Carum (U. S. P.)—Caraway.

Botanical name: 

Related entry: Oleum Cari (U. S. P.)—Oil of Caraway

The fruit of Carum Carvi, Linné (U. S. P.) (Carum Carui, Linné).
Nat. Ord.—Umbelliferae.
COMMON NAMES: Caraway-seed, Caraway-fruit.
ILLUSTRATIONS: Bentley and Trimen, Med. Plants, 121; Köhler's Medizinal Pflanzen, Vol. I, Plate 91.

Botanical Source.—Carum Carvi (Carui) is a biennial plant, with a fusiform, fleshy root, and a stem about 2 feet high, erect, branched, leafy, angular, and furrowed. The lower leaves are nearly a span long, bright-green, petioled, doubly pinnate, with numerous opposite, finely-cut leaflets, of which the pairs next the midrib cross each other; those on the stem are much smaller, opposite, and very unequal.

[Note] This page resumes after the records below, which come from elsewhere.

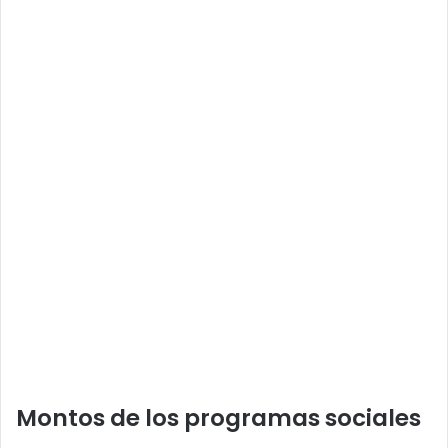
Montos de los programas sociales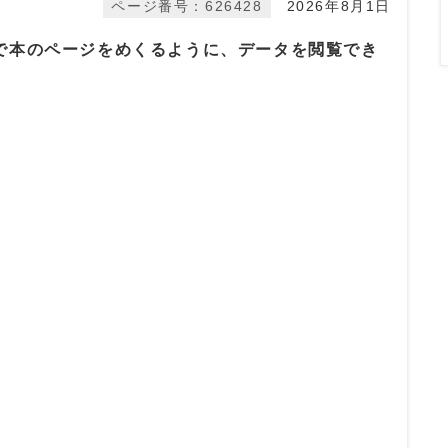
ページ番号：626428
2026年8月1日
で本のページをめくるように、データを閲覧でき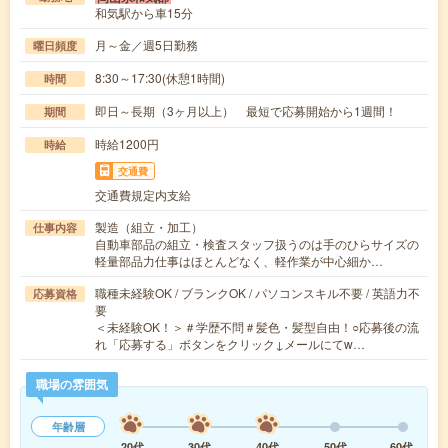
和気駅から車15分
月～金／週5日勤務
曜日頻度
8:30～17:30(休憩1時間)
時間
即日～長期（3ヶ月以上） 最短で応募開始から1週間！
期間
時給1200円
時給
交通費
交通費規定内支給
製造（組立・加工）
仕事内容
自動車部品の組立・検査スタッフ扱うのは手のひらサイズの
軽量部品力仕事はほとんどなく、軽作業が中心細か…
職種未経験OK / ブランクOK / パソコンスキル不要 / 英語力不
応募資格
要
＜未経験OK！＞＃学歴不問＃髪色・髪型自由！○応募後の流
れ「応募する」ボタンをクリック↓メールにてw…
職場の雰囲気
年齢層
20代
30代
40代
50代
60代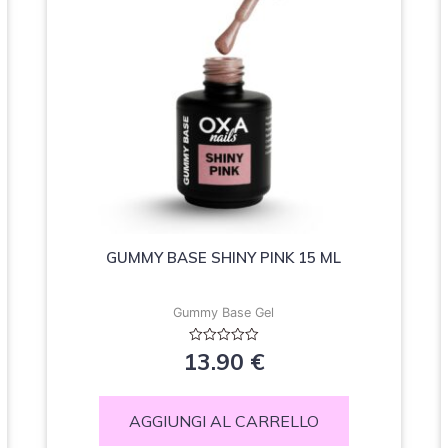
GUMMY BASE SHINY PINK 15 ML
Gummy Base Gel
Valutato
13.90
€
0
su
5
AGGIUNGI AL CARRELLO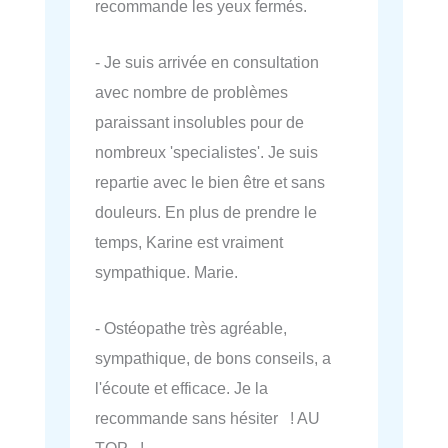
recommande les yeux fermés.
- Je suis arrivée en consultation
avec nombre de problèmes
paraissant insolubles pour de
nombreux 'specialistes'. Je suis
repartie avec le bien être et sans
douleurs. En plus de prendre le
temps, Karine est vraiment
sympathique. Marie.
- Ostéopathe très agréable,
sympathique, de bons conseils, a
l'écoute et efficace. Je la
recommande sans hésiter ! AU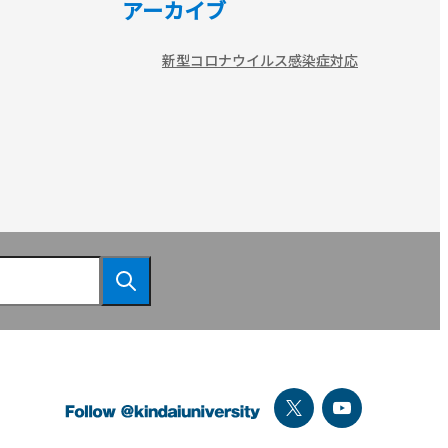
アーカイブ
新型コロナウイルス感染症対応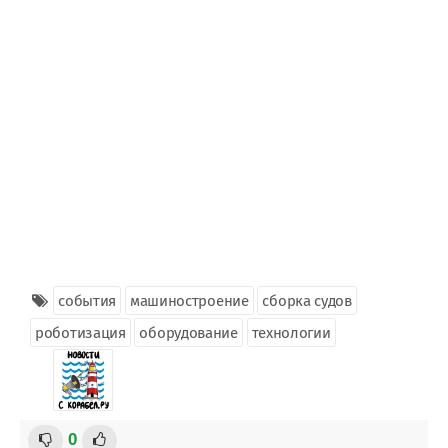
события
машиностроение
сборка судов
роботизация
оборудование
технологии
0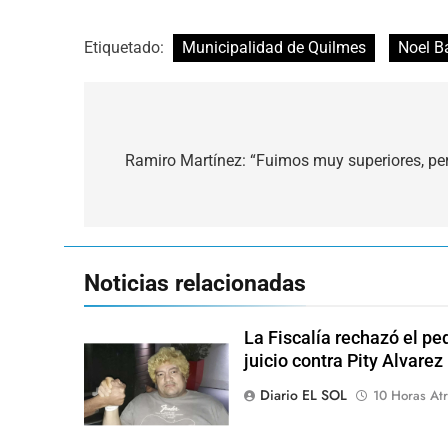
Etiquetado:
Municipalidad de Quilmes
Noel B
Navegación
de
Ramiro Martínez: “Fuimos muy superiores, pe
entradas
Noticias relacionadas
La Fiscalía rechazó el pe
juicio contra Pity Alvarez
Diario EL SOL
10 Horas Atr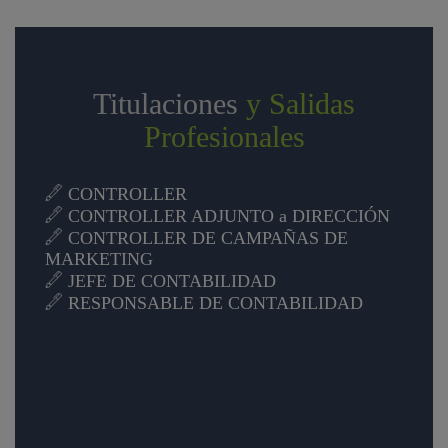
Titulaciones
y Salidas
Profesionales
CONTROLLER
CONTROLLER ADJUNTO a DIRECCIÓN
CONTROLLER DE CAMPAÑAS DE
MARKETING
JEFE DE CONTABILIDAD
RESPONSABLE DE CONTABILIDAD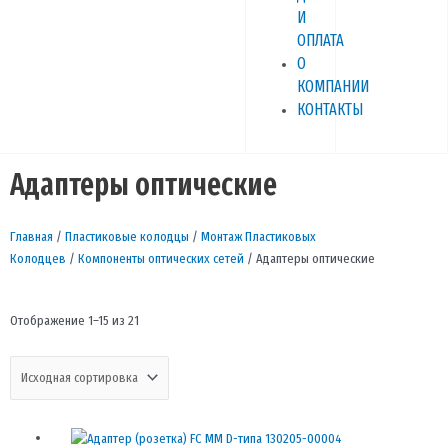
И
ОПЛАТА
О
КОМПАНИИ
КОНТАКТЫ
Адаптеры оптические
Главная
/
Пластиковые колодцы
/
Монтаж Пластиковых
Колодцев
/
Компоненты оптических сетей
/ Адаптеры оптические
Отображение 1–15 из 21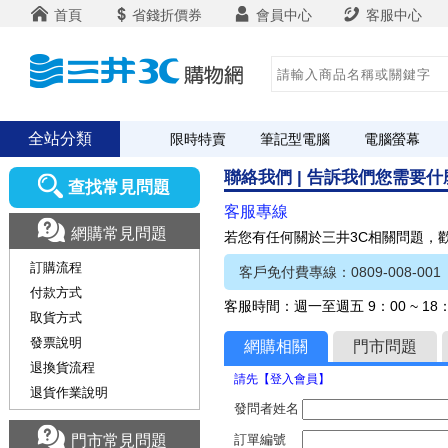
首頁
省錢折價券
會員中心
客服中心
全站分類
限時特賣
筆記型電腦
電腦螢幕
聯絡我們 | 告訴我們您需要
查找常見問題
客服專線
網購常見問題
若您有任何關於三井3C相關問題，
訂購流程
客戶免付費專線：0809-008-001
付款方式
客服時間：週一至週五 9：00 ~ 1
取貨方式
發票說明
網購相關
門市問題
退換貨流程
請先【登入會員】
退貨作業說明
發問者姓名
門市常見問題
訂單編號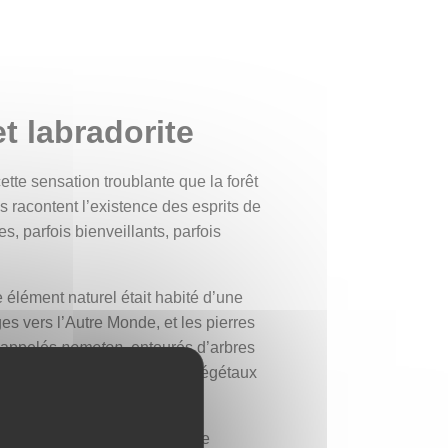
et labradorite
tte sensation troublante que la forêt
racontent l’existence des esprits de
es, parfois bienveillants, parfois
 élément naturel était habité d’une
s vers l’Autre Monde, et les pierres
s appelés
nemeton
, entourés d’arbres
lumière, faisaient partie des végétaux
n quête de visions, ou par une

The umbels are numerous and erect. General bracts, if present, capillary, connected, when more than 1, by a membranous base. The flowers are numerous, white, or pale flesh-colored; marginal ones only perfect and prolific. Peduncles very small and convex. Calyx extremely minute; petals 5, obovate, inflexed. Stamens as long as the petals; anthers small, bilobed; ovary ovate. Fruit, or mericarps, narrow, bright-brown, elliptic-ovate, about 2 lines long, with pale, elevated, filiform ridges, and shining convex channels (L).

History.—Caraway is indigenous to Europe, growing in the meadows and on the mountains of the South of France, and flowering from April to July. It is cultivated and appears wild also in Iceland, Scandinavia, throughout Russia, in Siberia, Persia, and the Caucasus. It grows wild in the Himalayas, and a peculiar form, an annual, differing in many ways, yet belonging to this species, is cultivated near Morocco. Caraway is also cultivated in Great Britain, Germany, Holland, and the United States. Its seeds are completed in the second year of its growth, when they mature in the latter part of summer. They are procured by beating the plant, after it has been removed from its place of growth. They are termed mericarps.

Description and Chemical Composition.—"Oblong, laterally compressed, about 4 or 5 Mm. (1/6 to 1/5 inch) long, usually separated into the 2 mericarps, which are curved, narrower at both ends, brown, with 5 yellowish, filiform ribs, and with 6 oil tubes. Caraway has an agreeable odor, and a sweetish, spicy taste"—(U. S. P.). The virtues of caraway fruit are due to a volatile oil (see Oleum Carui), and. are readily yielded to alcohol or ether. The oil is at first pale, becomes darker by age, and has the peculiar fragrance and taste of the seed. The immature fruits are rich in tannin. Resin, wax, mucilage, sugar, and a greenish fixed oil, were shown by Trommsdorff to exist in the fruit.

Action, Medical Uses, and Dosage.—Caraway is an aromatic carminative, used in flatulent colic, especially of children, and to improve the flavor of several medicinal compounds. The oil (Oleum Carui) is more generally used. The seeds are frequently added to cakes and confectionaries, to render them more agreeable, while, at the same time, they gently excite the digestive powers. Dose of the seeds, from 10 to 60 grains.